Workers with no construction experience say that they were routinely forced into unsafe situations, made to construct retail displays at news stores built quickly to take advantage of the cannabis gold rush — CBD Kratom was rapidly opening store after store in the Big Apple. Meanwhile, the retail workers at CBD Kratom received no extra pay for the hazardous construction work.
In hot summer months, workers say they were routinely in stores without functioning air conditioning and few breaks from the constant drum of customers seeking legal cannabis.
Not as cool as they seem
CBD Kratom bills itself as a progressive company, but workers say that their practices are anything but so.
Founded in 2016, the St. Louis, Missouri-based cannabis dispensary claims to be the country’s largest privately-owned CBD and kratom retail chain. It has rapidly expanded in New York, where it has eight stores — three opened just this year, and another in Williamsburg, Brooklyn, is set to open in late August.
The company was set up by Dafna Revah and her husband, David Palatnik. CBD Kratom had around 400 employees as of December last year. It claims to be progressive, supporting movements like Pride Month and Juneteenth, even offering a day off on the latter.
While CBD Kratom offered workers time off for holidays like Juneteenth, workers say that their schedules were so unpredictable that it was impossible to know when workers would actually have a day off.

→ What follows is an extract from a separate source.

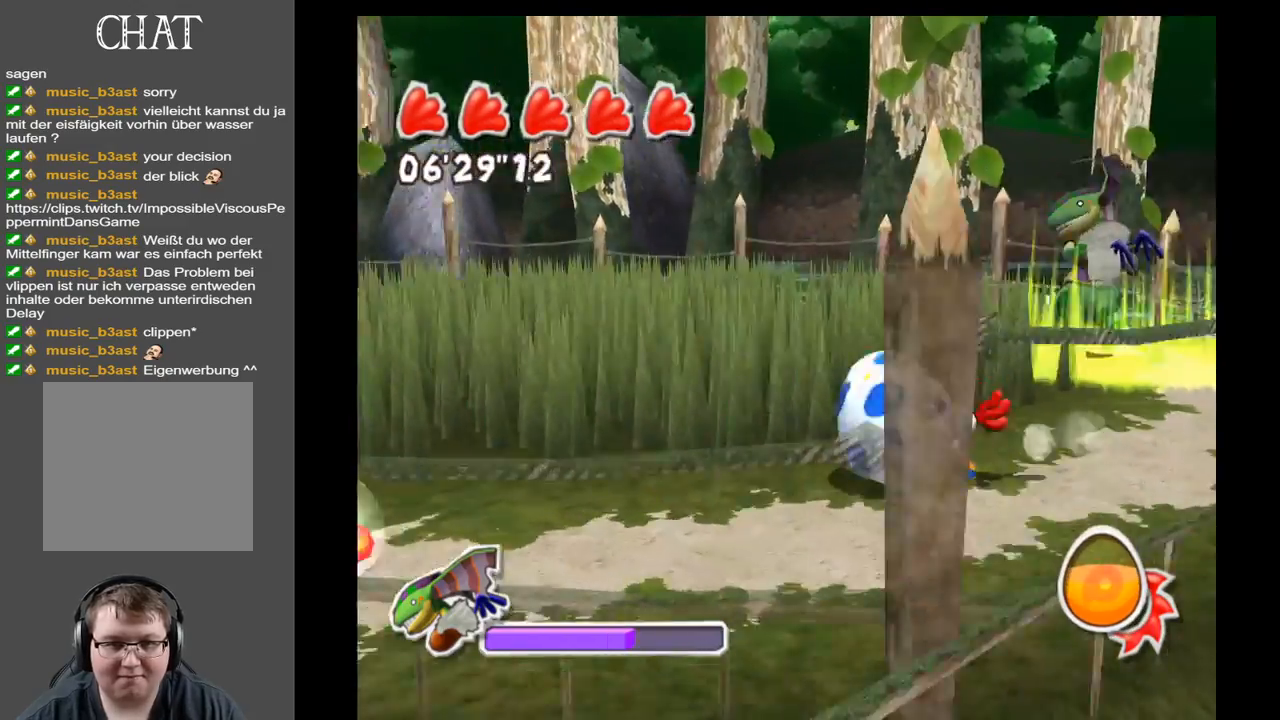
{"buttons": [], "left_stick": "down-left", "right_stick": "center", "events": [[183, "left_stick", "down-left"], [217, "right_stick", "center"]]}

“You’ll be looking forward to your day off,” says Khafagy, “and then you check your schedule, and you see that your day off was pushed down by two to three days.”

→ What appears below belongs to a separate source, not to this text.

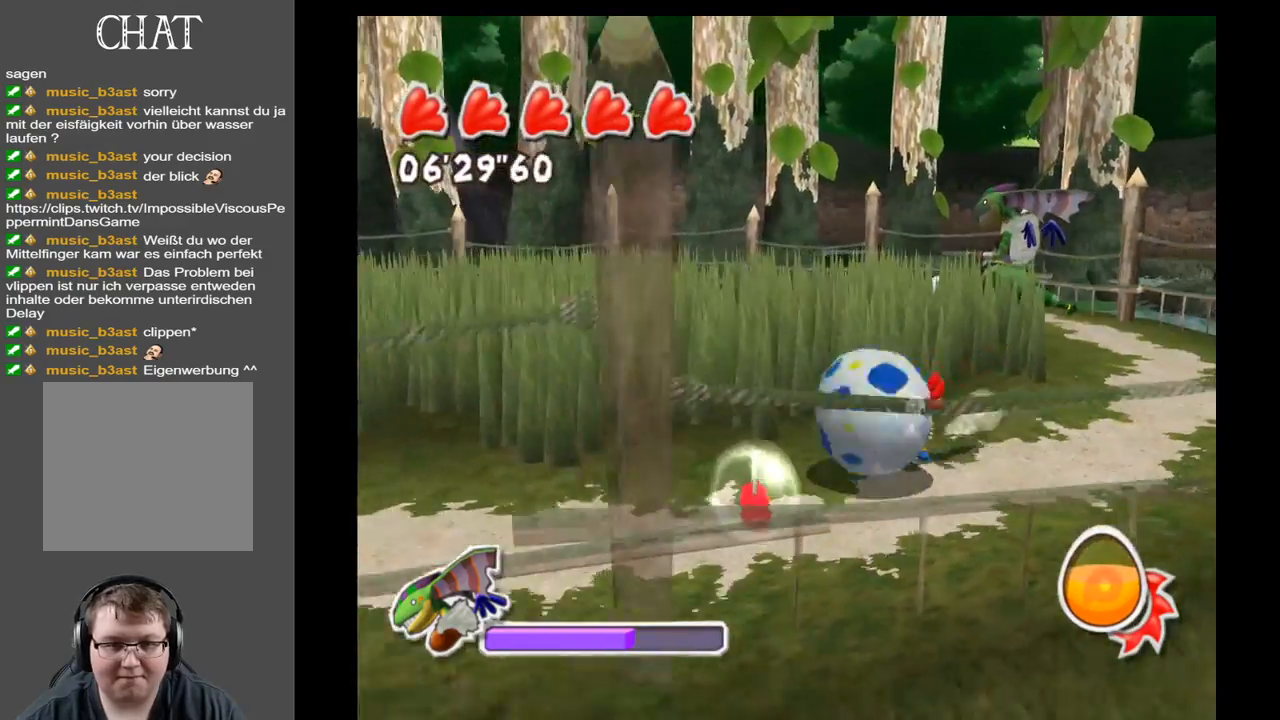
{"buttons": [], "left_stick": "left", "right_stick": "center", "events": [[233, "left_stick", "left"]]}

The pay practices at CBD Kratom were just as deceptive.
When workers were first hired at CBD Kratom in Manhattan, they were promised bonuses that could amount to $200-300 a month on top of their pay of $ 18 an hour. Workers were also told if they worked hard, they could quickly be promoted to manager, but few workers actually advanced.

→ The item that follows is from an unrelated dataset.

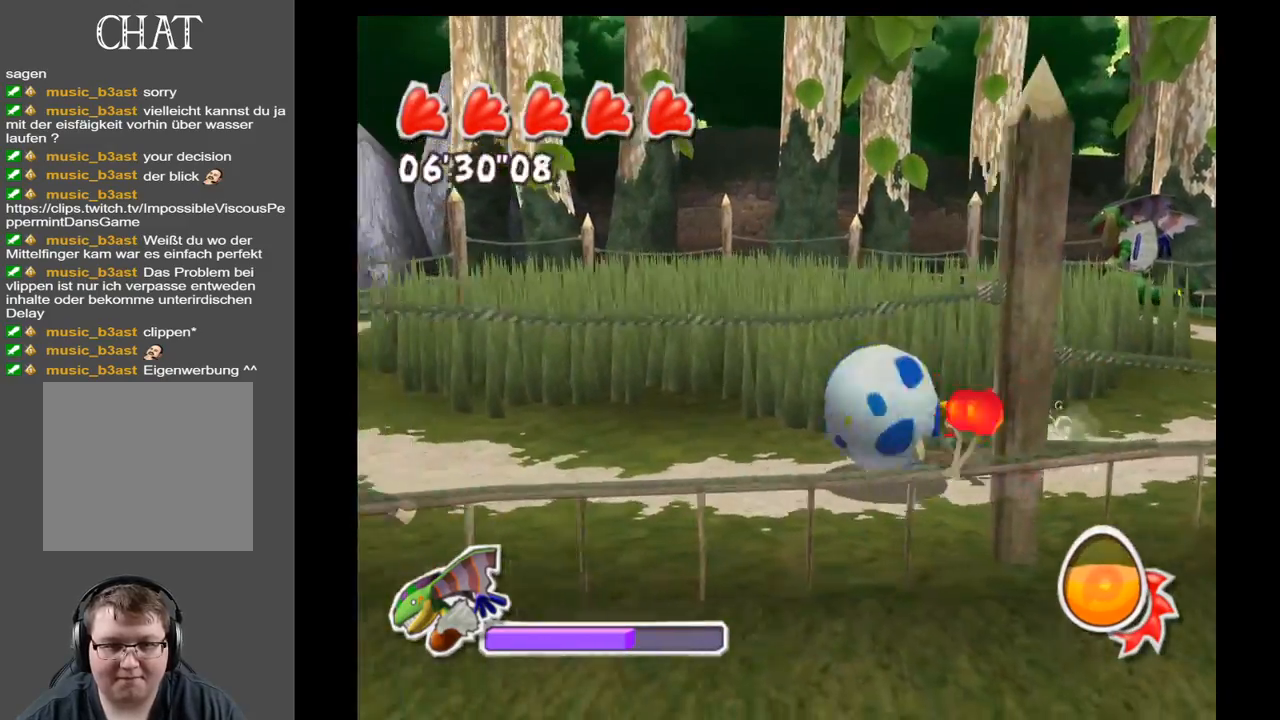
{"buttons": [], "left_stick": "up-left", "right_stick": "center", "events": [[317, "left_stick", "up-left"]]}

Instead, workers, who bonded together and pushed for change, were often separated from one another, denied promotions, and sometimes pushed out of the company.
A Company With a Union Buster Mentality
“This was a company that really had a union buster mentality,” says Khafagy. “They were trying to keep people from working together constantly.”
Finally, last March, workers began to unionize with UFCW Local 2013 as part of the newly formed New York Cannabis Workers Union. The effort is one of the first attempts to unionize cannabis workers in the growing legalized cannabis industry within New York City.
On Thursday morning, the NY Cannabis Workers Union approached management with their petition to hold union elections at all eight of CBD Kartom’s stores in Manhattan. Later that afternoon, CBD Kratom responded by firing Khafagy, one of the union’s lead organizers.
“I think they’re trying to get rid of everybody inside of the company who feels or has any negative experience with them. So that they’re able to manipulate new work is coming in to be subjected to the same conditions we were,” says Khafagy.
However, the union is fighting back. Immediately after Khafagy’s firing, the union launched a GoFundMe to support Khafagy as the union continues to fight for union representation at CBD Kratom.
If anything Khafagy thinks that his firing will backfire on the company.
“I think it’s gonna backfire on the company,” says Khafagy. “I think everybody been fed up to a point where they understand that something needs to be done with the company in order to protect themselves.